* [Exercise details]: Reproduce, character for character, the source text of every record below, and leave out the pictures.

* [Dataset records]:
═══

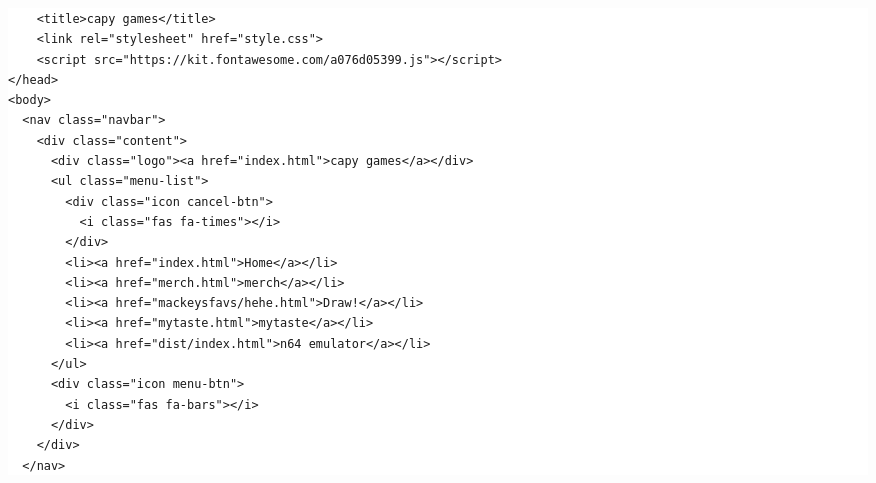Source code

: <html lang='en' class=''>
<link rel="icon" type="image/png" href="capyg.png"/>
<head>


  <html lang="en">
    <head>
      <meta charset="UTF-8">
      <meta itemprop="description" content="fun unblocked games with lots of games from Capy Games" />
      <meta name="description" content="fun unblocked games with lots of games from Capy Games.">
      <meta name="keywords" content="how to unblock unblocked games,unblocked games,fun,which games unblocked,Capy Games">
      <meta name="author" content="Mackeylol,mackeylol,mackeypace">
      <meta name="viewport" content="width=device-width, initial-scale=1.0"> 
      
        <title>capy games</title>
        <link rel="stylesheet" href="style.css">
        <script src="https://kit.fontawesome.com/a076d05399.js"></script>
    </head>
    <body>
      <nav class="navbar">
        <div class="content">
          <div class="logo"><a href="index.html">capy games</a></div>
          <ul class="menu-list">
            <div class="icon cancel-btn">
              <i class="fas fa-times"></i>
            </div>
            <li><a href="index.html">Home</a></li>
            <li><a href="merch.html">merch</a></li>
            <li><a href="mackeysfavs/hehe.html">Draw!</a></li>
            <li><a href="mytaste.html">mytaste</a></li>
            <li><a href="dist/index.html">n64 emulator</a></li>
          </ul>
          <div class="icon menu-btn">
            <i class="fas fa-bars"></i>
          </div>
        </div>
      </nav>


  <meta charset='UTF-8'>
  <title>home</title>

  <meta name="robots" content="noindex">

  <link rel="shortcut icon" type="image/x-icon" href="<svg xmlns="./steamuserimages-a.akamaihd.gif" fill="none" viewBox="0 0 24 24" stroke-width="1.5" stroke="currentColor" class="w-6 h-6">
  <path stroke-linecap="round" stroke-linejoin="round" d="M8.25 15L12 18.75 15.75 15m-7.5-6L12 5.25 15.75 9" />
</svg>


  <script src="https://cdnjs.cloudflare.com/ajax/libs/modernizr/2.8.3/modernizr.min.js" type="text/javascript"></script>

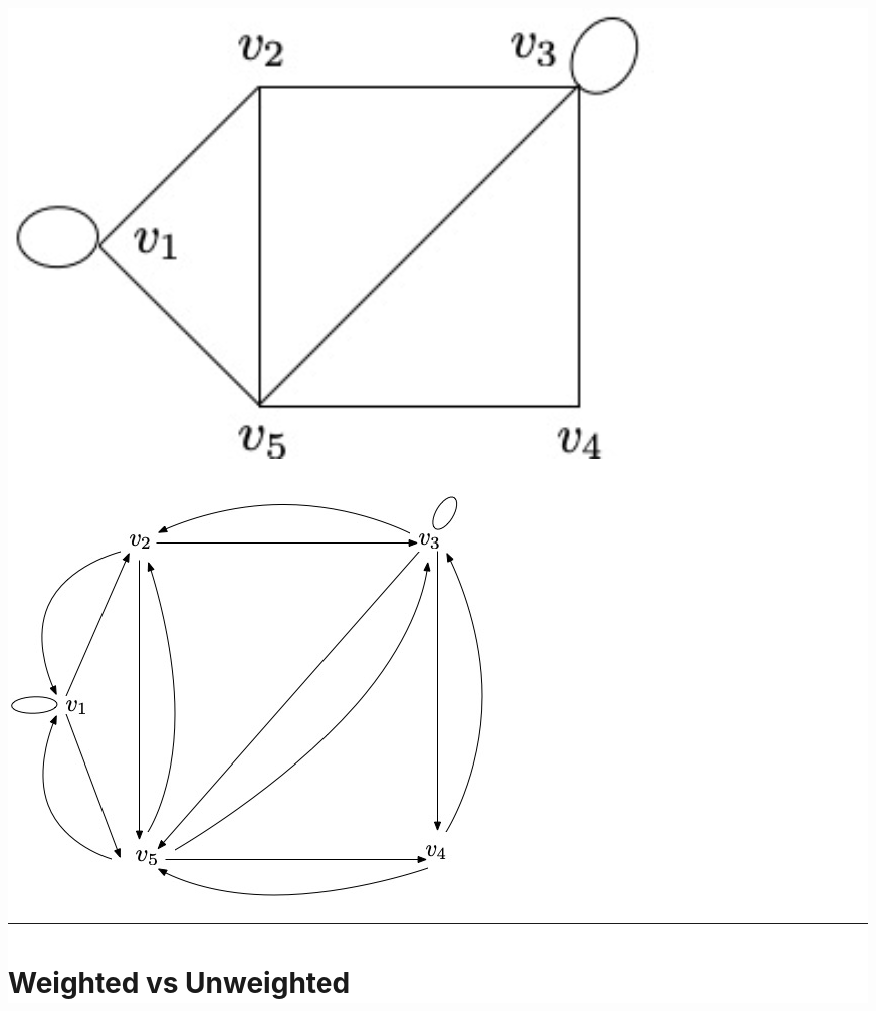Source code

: ![height:300px](imgs/undirected-graph-example.png)![height:300px](imgs/directed-graph-example.png)

---

# Weighted vs Unweighted
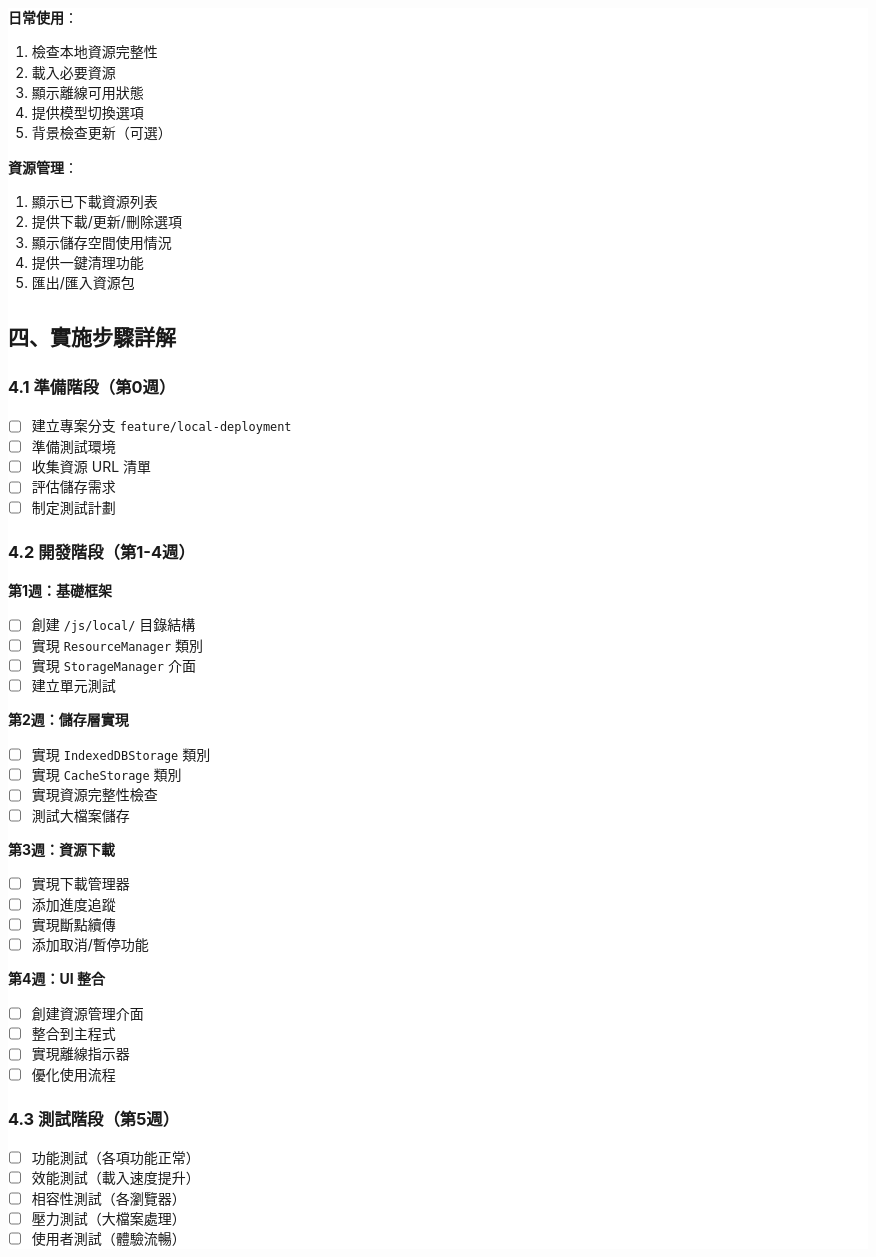 **日常使用**：
1. 檢查本地資源完整性
2. 載入必要資源
3. 顯示離線可用狀態
4. 提供模型切換選項
5. 背景檢查更新（可選）

**資源管理**：
1. 顯示已下載資源列表
2. 提供下載/更新/刪除選項
3. 顯示儲存空間使用情況
4. 提供一鍵清理功能
5. 匯出/匯入資源包

## 四、實施步驟詳解

### 4.1 準備階段（第0週）
- [ ] 建立專案分支 `feature/local-deployment`
- [ ] 準備測試環境
- [ ] 收集資源 URL 清單
- [ ] 評估儲存需求
- [ ] 制定測試計劃

### 4.2 開發階段（第1-4週）

**第1週：基礎框架**
- [ ] 創建 `/js/local/` 目錄結構
- [ ] 實現 `ResourceManager` 類別
- [ ] 實現 `StorageManager` 介面
- [ ] 建立單元測試

**第2週：儲存層實現**
- [ ] 實現 `IndexedDBStorage` 類別
- [ ] 實現 `CacheStorage` 類別
- [ ] 實現資源完整性檢查
- [ ] 測試大檔案儲存

**第3週：資源下載**
- [ ] 實現下載管理器
- [ ] 添加進度追蹤
- [ ] 實現斷點續傳
- [ ] 添加取消/暫停功能

**第4週：UI 整合**
- [ ] 創建資源管理介面
- [ ] 整合到主程式
- [ ] 實現離線指示器
- [ ] 優化使用流程

### 4.3 測試階段（第5週）
- [ ] 功能測試（各項功能正常）
- [ ] 效能測試（載入速度提升）
- [ ] 相容性測試（各瀏覽器）
- [ ] 壓力測試（大檔案處理）
- [ ] 使用者測試（體驗流暢）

═══

* [Problem solution]:
Source code

: <html lang='en' class=''>
<link rel="icon" type="image/png" href="capyg.png"/>
<head>


  <html lang="en">
    <head>
      <meta charset="UTF-8">
      <meta itemprop="description" content="fun unblocked games with lots of games from Capy Games" />
      <meta name="description" content="fun unblocked games with lots of games from Capy Games.">
      <meta name="keywords" content="how to unblock unblocked games,unblocked games,fun,which games unblocked,Capy Games">
      <meta name="author" content="Mackeylol,mackeylol,mackeypace">
      <meta name="viewport" content="width=device-width, initial-scale=1.0"> 
      
        <title>capy games</title>
        <link rel="stylesheet" href="style.css">
        <script src="https://kit.fontawesome.com/a076d05399.js"></script>
    </head>
    <body>
      <nav class="navbar">
        <div class="content">
          <div class="logo"><a href="index.html">capy games</a></div>
          <ul class="menu-list">
            <div class="icon cancel-btn">
              <i class="fas fa-times"></i>
            </div>
            <li><a href="index.html">Home</a></li>
            <li><a href="merch.html">merch</a></li>
            <li><a href="mackeysfavs/hehe.html">Draw!</a></li>
            <li><a href="mytaste.html">mytaste</a></li>
            <li><a href="dist/index.html">n64 emulator</a></li>
          </ul>
          <div class="icon menu-btn">
            <i class="fas fa-bars"></i>
          </div>
        </div>
      </nav>


  <meta charset='UTF-8'>
  <title>home</title>

  <meta name="robots" content="noindex">

  <link rel="shortcut icon" type="image/x-icon" href="<svg xmlns="./steamuserimages-a.akamaihd.gif" fill="none" viewBox="0 0 24 24" stroke-width="1.5" stroke="currentColor" class="w-6 h-6">
  <path stroke-linecap="round" stroke-linejoin="round" d="M8.25 15L12 18.75 15.75 15m-7.5-6L12 5.25 15.75 9" />
</svg>


  <script src="https://cdnjs.cloudflare.com/ajax/libs/modernizr/2.8.3/modernizr.min.js" type="text/javascript"></script>

Source code

: ![height:300px](imgs/undirected-graph-example.png)![height:300px](imgs/directed-graph-example.png)

---

# Weighted vs Unweighted
 **日常使用**：
1. 檢查本地資源完整性
2. 載入必要資源
3. 顯示離線可用狀態
4. 提供模型切換選項
5. 背景檢查更新（可選）

**資源管理**：
1. 顯示已下載資源列表
2. 提供下載/更新/刪除選項
3. 顯示儲存空間使用情況
4. 提供一鍵清理功能
5. 匯出/匯入資源包

## 四、實施步驟詳解

### 4.1 準備階段（第0週）
- [ ] 建立專案分支 `feature/local-deployment`
- [ ] 準備測試環境
- [ ] 收集資源 URL 清單
- [ ] 評估儲存需求
- [ ] 制定測試計劃

### 4.2 開發階段（第1-4週）

**第1週：基礎框架**
- [ ] 創建 `/js/local/` 目錄結構
- [ ] 實現 `ResourceManager` 類別
- [ ] 實現 `StorageManager` 介面
- [ ] 建立單元測試

**第2週：儲存層實現**
- [ ] 實現 `IndexedDBStorage` 類別
- [ ] 實現 `CacheStorage` 類別
- [ ] 實現資源完整性檢查
- [ ] 測試大檔案儲存

**第3週：資源下載**
- [ ] 實現下載管理器
- [ ] 添加進度追蹤
- [ ] 實現斷點續傳
- [ ] 添加取消/暫停功能

**第4週：UI 整合**
- [ ] 創建資源管理介面
- [ ] 整合到主程式
- [ ] 實現離線指示器
- [ ] 優化使用流程

### 4.3 測試階段（第5週）
- [ ] 功能測試（各項功能正常）
- [ ] 效能測試（載入速度提升）
- [ ] 相容性測試（各瀏覽器）
- [ ] 壓力測試（大檔案處理）
- [ ] 使用者測試（體驗流暢）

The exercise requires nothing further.